The only case of scrub typhus myocarditis confirmed by endomyocardial biopsy was reported in 1991 in a Japanese adult in whom heart failure occurred 3 months after an acute febrile illness. [6] Early diagnosis of myocardial complications is crucial. Until our patient developed hypotension, we found no physical warning signs that helped make an early diagnosis of myocarditis.

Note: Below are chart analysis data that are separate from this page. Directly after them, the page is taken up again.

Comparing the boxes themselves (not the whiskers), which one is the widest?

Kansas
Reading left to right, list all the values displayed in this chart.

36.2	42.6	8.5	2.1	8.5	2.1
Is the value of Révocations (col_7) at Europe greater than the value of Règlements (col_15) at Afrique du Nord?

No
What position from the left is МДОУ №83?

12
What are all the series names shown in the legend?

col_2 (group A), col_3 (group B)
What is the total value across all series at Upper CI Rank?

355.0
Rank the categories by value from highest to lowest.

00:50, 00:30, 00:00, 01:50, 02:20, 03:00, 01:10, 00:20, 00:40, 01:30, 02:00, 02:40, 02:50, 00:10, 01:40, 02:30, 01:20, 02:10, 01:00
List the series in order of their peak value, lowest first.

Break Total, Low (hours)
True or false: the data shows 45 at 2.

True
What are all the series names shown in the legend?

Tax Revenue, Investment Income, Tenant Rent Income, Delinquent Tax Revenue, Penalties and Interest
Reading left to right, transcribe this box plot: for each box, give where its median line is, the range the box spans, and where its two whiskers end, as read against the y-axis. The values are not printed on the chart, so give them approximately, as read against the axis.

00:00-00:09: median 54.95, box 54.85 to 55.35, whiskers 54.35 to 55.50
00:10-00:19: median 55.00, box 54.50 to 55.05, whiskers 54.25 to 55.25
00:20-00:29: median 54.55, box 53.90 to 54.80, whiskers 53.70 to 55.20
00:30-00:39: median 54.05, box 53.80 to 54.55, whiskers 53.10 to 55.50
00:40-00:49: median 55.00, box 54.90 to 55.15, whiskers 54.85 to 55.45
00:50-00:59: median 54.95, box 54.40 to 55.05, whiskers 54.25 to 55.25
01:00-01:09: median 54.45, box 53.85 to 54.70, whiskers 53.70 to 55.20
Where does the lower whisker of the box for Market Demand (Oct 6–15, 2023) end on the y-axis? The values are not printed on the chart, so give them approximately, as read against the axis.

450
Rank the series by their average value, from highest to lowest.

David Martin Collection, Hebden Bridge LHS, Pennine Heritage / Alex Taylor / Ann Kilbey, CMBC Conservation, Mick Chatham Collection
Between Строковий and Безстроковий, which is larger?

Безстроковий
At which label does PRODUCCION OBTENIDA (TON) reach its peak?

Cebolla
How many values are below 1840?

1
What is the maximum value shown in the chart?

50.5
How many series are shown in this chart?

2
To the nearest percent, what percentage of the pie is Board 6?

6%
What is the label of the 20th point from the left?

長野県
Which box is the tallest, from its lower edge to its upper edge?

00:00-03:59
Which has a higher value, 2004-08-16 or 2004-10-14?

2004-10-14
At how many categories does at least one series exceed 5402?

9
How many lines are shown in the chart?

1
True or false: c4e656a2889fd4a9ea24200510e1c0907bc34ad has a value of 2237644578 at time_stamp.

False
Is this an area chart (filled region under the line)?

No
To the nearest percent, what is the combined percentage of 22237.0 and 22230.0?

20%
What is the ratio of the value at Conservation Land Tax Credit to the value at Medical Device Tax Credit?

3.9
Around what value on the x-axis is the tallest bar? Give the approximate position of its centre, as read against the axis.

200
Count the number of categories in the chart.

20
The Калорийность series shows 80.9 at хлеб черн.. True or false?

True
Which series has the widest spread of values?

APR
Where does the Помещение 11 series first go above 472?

The investigation that might have helped was the ECG which was abnormal prior to hypotension in our case. However, the ECG abnormalities were nonspecific and can be found in one-fourth of scrub typhus patients with no cardiac symptoms. [5] Cardiac biomarkers (creatine kinase-MB and cardiac troponin-T) are noninvasive and highly specific for myocarditis. If available, both biomarkers can be useful in predicting myocarditis. The elevated N-terminal prohormone of BNP (NT-proBNP) level found in our patient is nonspecific, but is a useful tool in assessing the degree of acute left ventricular dysfunction. [7] The outcome of scrub typhus myocarditis depends on adequate hemodynamic support and the early administration of appropriate antibiotics. The mortality rate of acute myocarditis is usually high according to various studies, but cardiac recovery was excellent in our patient. Although the gold standard for diagnosing myocarditis is myocardial biopsy, to perform the biopsy in patients who are severely hemodynamically compromised is invasive and insensitive. [8] The clinical manifestations and the abnormal cardiac parameters (ECG, echocardiogram, and cardiac biomarkers) in our patients were strong evidence for the diagnosis of fulminant myocarditis.